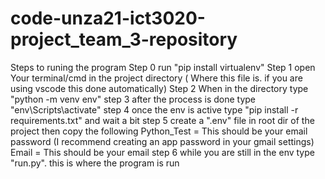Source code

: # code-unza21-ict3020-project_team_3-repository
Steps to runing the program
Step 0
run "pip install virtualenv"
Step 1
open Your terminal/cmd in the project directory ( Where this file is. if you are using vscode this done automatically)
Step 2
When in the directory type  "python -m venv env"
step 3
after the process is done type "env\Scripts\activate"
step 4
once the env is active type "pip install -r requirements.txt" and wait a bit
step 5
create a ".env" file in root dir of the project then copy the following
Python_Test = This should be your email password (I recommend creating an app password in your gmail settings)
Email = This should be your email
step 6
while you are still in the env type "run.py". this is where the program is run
════
## Your goal:
All lines with the word "directory" must be located in the data and copied.

## Exercise output:
open Your terminal/cmd in the project directory ( Where this file is. if you are using vscode this done automatically)
When in the directory type  "python -m venv env"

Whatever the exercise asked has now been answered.